The data layer is a massive warehouse of information. It contains a database repository which captures and stores information from the front-end, through the back-end. A prerequisite is to have knowledge of how data is stored, edited, retrieved, etc. An understanding of Databases such as MySQL, MongoDB is a must.

Cloud-Database
  • MySQL is an open-source, Relational Database Management System that provides multi-user access and supports multi storage engines.
  • MongoDB is known for its ease of use and its quickness in handling a large amount of data. It is an open-source, object-oriented, NoSQL database which is highly scalable and is efficient in handling unstructured data.

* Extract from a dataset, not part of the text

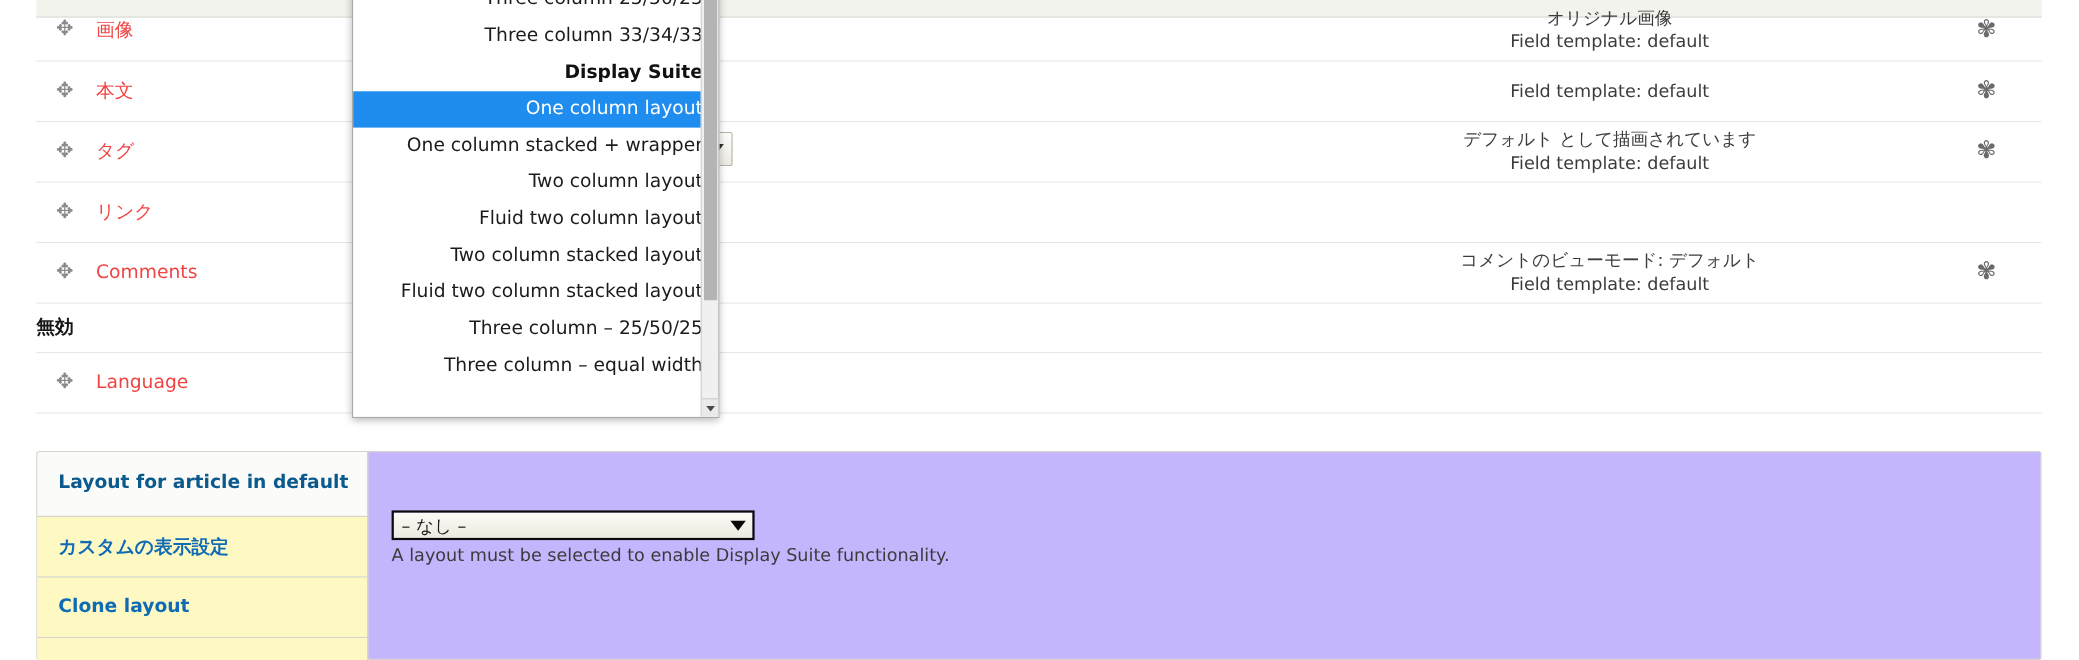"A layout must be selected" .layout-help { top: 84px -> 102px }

Server and Deployment Skills

Servers are basically computers that store website files and other resources like databases.

Server Setup

To make a website accessible publicly on the internet, it needs to be installed on a server. Once you have your domain name and server space, it’s time to set up the site on the server. The first thing is to direct the domain name to the server’s unique IP address. Then you need to set up website files and finally the database and other configurations.

Deployment Tools

To get files from your own computer up to your server, you need a protocol. This is basically a method of transporting files or other data to and from a server.

The deployment tool stores your FTP/SFTP settings, and when a change is pushed in Git to the master branch, the tool will transfer the files for you. So, there is no need to remember which files you changed, reducing the number of mistakes you make.

So these are some of the important guidelines and skills that you need for web development. With this, we have come to the end of our web development tutorial. I hope you understood the different aspects of website development and the different skills you need to learn.